BRIEF:
Return all of the entries exactly, with nothing added or left out.

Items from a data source

^^^^^^^^^^^^^^^^

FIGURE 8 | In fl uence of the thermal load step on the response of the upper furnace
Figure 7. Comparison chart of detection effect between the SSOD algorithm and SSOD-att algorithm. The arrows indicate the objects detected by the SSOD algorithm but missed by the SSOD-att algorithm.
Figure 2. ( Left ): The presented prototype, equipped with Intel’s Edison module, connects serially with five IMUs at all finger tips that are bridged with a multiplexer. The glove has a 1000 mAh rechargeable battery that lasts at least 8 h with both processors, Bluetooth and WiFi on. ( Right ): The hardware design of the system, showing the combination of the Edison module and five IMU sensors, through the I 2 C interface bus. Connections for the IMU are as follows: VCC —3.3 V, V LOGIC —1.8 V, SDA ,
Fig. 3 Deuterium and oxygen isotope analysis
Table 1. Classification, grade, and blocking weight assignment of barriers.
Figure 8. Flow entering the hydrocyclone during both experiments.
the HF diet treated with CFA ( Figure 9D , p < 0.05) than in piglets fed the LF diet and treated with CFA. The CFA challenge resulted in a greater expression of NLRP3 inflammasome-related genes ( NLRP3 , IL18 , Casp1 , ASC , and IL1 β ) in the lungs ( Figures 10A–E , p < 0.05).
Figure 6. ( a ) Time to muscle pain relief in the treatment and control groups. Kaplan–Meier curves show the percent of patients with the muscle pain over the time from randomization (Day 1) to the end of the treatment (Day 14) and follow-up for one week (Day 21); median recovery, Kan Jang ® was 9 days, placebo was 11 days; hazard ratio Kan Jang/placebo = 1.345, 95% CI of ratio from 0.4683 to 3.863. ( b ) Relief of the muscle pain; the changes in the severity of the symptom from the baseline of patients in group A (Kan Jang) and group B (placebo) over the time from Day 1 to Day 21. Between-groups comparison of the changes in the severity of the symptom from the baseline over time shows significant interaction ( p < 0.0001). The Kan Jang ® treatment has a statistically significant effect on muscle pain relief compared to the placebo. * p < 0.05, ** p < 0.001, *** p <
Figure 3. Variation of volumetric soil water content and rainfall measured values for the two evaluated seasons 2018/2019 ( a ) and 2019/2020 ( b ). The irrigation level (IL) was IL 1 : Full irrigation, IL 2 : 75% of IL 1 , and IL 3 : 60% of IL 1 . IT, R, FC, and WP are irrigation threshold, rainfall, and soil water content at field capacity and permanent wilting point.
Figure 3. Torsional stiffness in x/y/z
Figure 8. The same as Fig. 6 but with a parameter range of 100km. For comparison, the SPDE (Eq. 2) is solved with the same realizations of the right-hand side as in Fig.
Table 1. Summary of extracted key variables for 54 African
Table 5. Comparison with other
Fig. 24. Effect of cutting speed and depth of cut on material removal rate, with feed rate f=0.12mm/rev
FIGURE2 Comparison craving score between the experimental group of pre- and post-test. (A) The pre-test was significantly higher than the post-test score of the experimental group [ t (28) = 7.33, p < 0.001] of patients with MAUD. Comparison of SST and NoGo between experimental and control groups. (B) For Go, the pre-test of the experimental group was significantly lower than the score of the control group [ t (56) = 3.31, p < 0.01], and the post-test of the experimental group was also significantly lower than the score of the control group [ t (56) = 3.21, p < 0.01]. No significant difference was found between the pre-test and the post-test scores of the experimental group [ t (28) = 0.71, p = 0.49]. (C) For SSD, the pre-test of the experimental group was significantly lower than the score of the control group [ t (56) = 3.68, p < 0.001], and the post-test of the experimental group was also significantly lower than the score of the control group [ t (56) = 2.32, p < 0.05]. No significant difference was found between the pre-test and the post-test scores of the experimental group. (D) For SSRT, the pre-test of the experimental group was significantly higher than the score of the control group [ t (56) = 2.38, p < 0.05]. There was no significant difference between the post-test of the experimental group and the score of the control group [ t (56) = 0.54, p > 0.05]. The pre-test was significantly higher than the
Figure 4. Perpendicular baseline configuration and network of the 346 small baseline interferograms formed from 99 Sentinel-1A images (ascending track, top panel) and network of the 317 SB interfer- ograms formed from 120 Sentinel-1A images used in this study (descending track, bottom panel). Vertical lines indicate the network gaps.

^^^^^^^^^^^^^^^^

COMPLETED EXERCISE:
FIGURE 8 | In fl uence of the thermal load step on the response of the upper furnace
Figure 7. Comparison chart of detection effect between the SSOD algorithm and SSOD-att algorithm. The arrows indicate the objects detected by the SSOD algorithm but missed by the SSOD-att algorithm.
Figure 2. ( Left ): The presented prototype, equipped with Intel’s Edison module, connects serially with five IMUs at all finger tips that are bridged with a multiplexer. The glove has a 1000 mAh rechargeable battery that lasts at least 8 h with both processors, Bluetooth and WiFi on. ( Right ): The hardware design of the system, showing the combination of the Edison module and five IMU sensors, through the I 2 C interface bus. Connections for the IMU are as follows: VCC —3.3 V, V LOGIC —1.8 V, SDA ,
Fig. 3 Deuterium and oxygen isotope analysis
Table 1. Classification, grade, and blocking weight assignment of barriers.
Figure 8. Flow entering the hydrocyclone during both experiments.
the HF diet treated with CFA ( Figure 9D , p < 0.05) than in piglets fed the LF diet and treated with CFA. The CFA challenge resulted in a greater expression of NLRP3 inflammasome-related genes ( NLRP3 , IL18 , Casp1 , ASC , and IL1 β ) in the lungs ( Figures 10A–E , p < 0.05).
Figure 6. ( a ) Time to muscle pain relief in the treatment and control groups. Kaplan–Meier curves show the percent of patients with the muscle pain over the time from randomization (Day 1) to the end of the treatment (Day 14) and follow-up for one week (Day 21); median recovery, Kan Jang ® was 9 days, placebo was 11 days; hazard ratio Kan Jang/placebo = 1.345, 95% CI of ratio from 0.4683 to 3.863. ( b ) Relief of the muscle pain; the changes in the severity of the symptom from the baseline of patients in group A (Kan Jang) and group B (placebo) over the time from Day 1 to Day 21. Between-groups comparison of the changes in the severity of the symptom from the baseline over time shows significant interaction ( p < 0.0001). The Kan Jang ® treatment has a statistically significant effect on muscle pain relief compared to the placebo. * p < 0.05, ** p < 0.001, *** p <
Figure 3. Variation of volumetric soil water content and rainfall measured values for the two evaluated seasons 2018/2019 ( a ) and 2019/2020 ( b ). The irrigation level (IL) was IL 1 : Full irrigation, IL 2 : 75% of IL 1 , and IL 3 : 60% of IL 1 . IT, R, FC, and WP are irrigation threshold, rainfall, and soil water content at field capacity and permanent wilting point.
Figure 3. Torsional stiffness in x/y/z
Figure 8. The same as Fig. 6 but with a parameter range of 100km. For comparison, the SPDE (Eq. 2) is solved with the same realizations of the right-hand side as in Fig.
Table 1. Summary of extracted key variables for 54 African
Table 5. Comparison with other
Fig. 24. Effect of cutting speed and depth of cut on material removal rate, with feed rate f=0.12mm/rev
FIGURE2 Comparison craving score between the experimental group of pre- and post-test. (A) The pre-test was significantly higher than the post-test score of the experimental group [ t (28) = 7.33, p < 0.001] of patients with MAUD. Comparison of SST and NoGo between experimental and control groups. (B) For Go, the pre-test of the experimental group was significantly lower than the score of the control group [ t (56) = 3.31, p < 0.01], and the post-test of the experimental group was also significantly lower than the score of the control group [ t (56) = 3.21, p < 0.01]. No significant difference was found between the pre-test and the post-test scores of the experimental group [ t (28) = 0.71, p = 0.49]. (C) For SSD, the pre-test of the experimental group was significantly lower than the score of the control group [ t (56) = 3.68, p < 0.001], and the post-test of the experimental group was also significantly lower than the score of the control group [ t (56) = 2.32, p < 0.05]. No significant difference was found between the pre-test and the post-test scores of the experimental group. (D) For SSRT, the pre-test of the experimental group was significantly higher than the score of the control group [ t (56) = 2.38, p < 0.05]. There was no significant difference between the post-test of the experimental group and the score of the control group [ t (56) = 0.54, p > 0.05]. The pre-test was significantly higher than the
Figure 4. Perpendicular baseline configuration and network of the 346 small baseline interferograms formed from 99 Sentinel-1A images (ascending track, top panel) and network of the 317 SB interfer- ograms formed from 120 Sentinel-1A images used in this study (descending track, bottom panel). Vertical lines indicate the network gaps.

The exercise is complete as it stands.